И тут началось нечто странное.
Соседи Достоевских, помещики Хотяинцевы, уверили тещу, что зять ее не умер естественной смертью, а был убит своими крепостными. А «временное отделение» суда мужики, мол, подкупили, чтобы те замяли дело. Это нищие-то крестьяне, без гроша за душой…
С тем и вернулась Ольга Яковлевна в Москву, об этом и рассказала. Так и пошло: жестокий помещик, убит крепостными.

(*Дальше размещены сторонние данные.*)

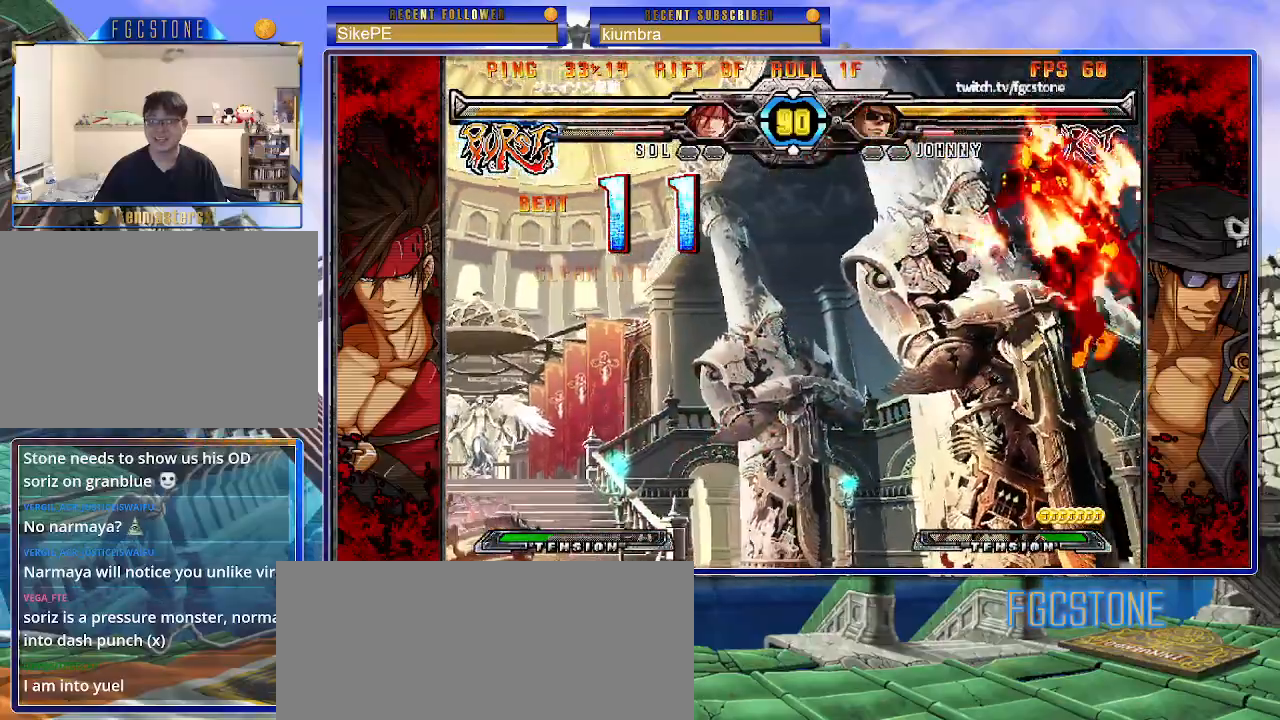
{"buttons": ["P", "S"], "left_stick": "left", "events": [[367, "P", "down"], [383, "K", "down"], [433, "S", "down"], [450, "K", "up"]]}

Какая же корысть была Хотяинцевым распускать такие слухи о смерти Михаила Андреевича? Зачем подучили они одного из окрестных помещиков донести на мужиков Достоевского в Каширинский уездный суд? Дело в том, что уже несколько лет длилась тяжба между соседями: земли Хотяинцева — владельца двух поместий и пятисот душ — вклинивались в разных местах в деревушку Достоевских, те просили о размежевании, а Хотяинцев не желал. Привыкшего к подобострастию спесивого барина бесило независимое поведение какого-то отставного лекаришки. И вот теперь, воспользовавшись случаем, Хотяинцев, должно быть, задумал чуть не всех взрослых мужиков из соседского именьица упечь в Сибирь, разоренные вконец деревушки за бесценок прибрать к рукам, а покойного владельца ославить извергом.
Следствие тянулось больше года.
Но никаких улик отыскать не удалось. И наконец вышло решение: «Случай смерти… предать суду воли Божьей, так как в оной виноватых никого нет».
А в семье считалось — убит крепостными.
Когда Федору сообщили о смерти отца — и какой смерти! — с ним, по семейным преданиям, впервые сделался нервный припадок.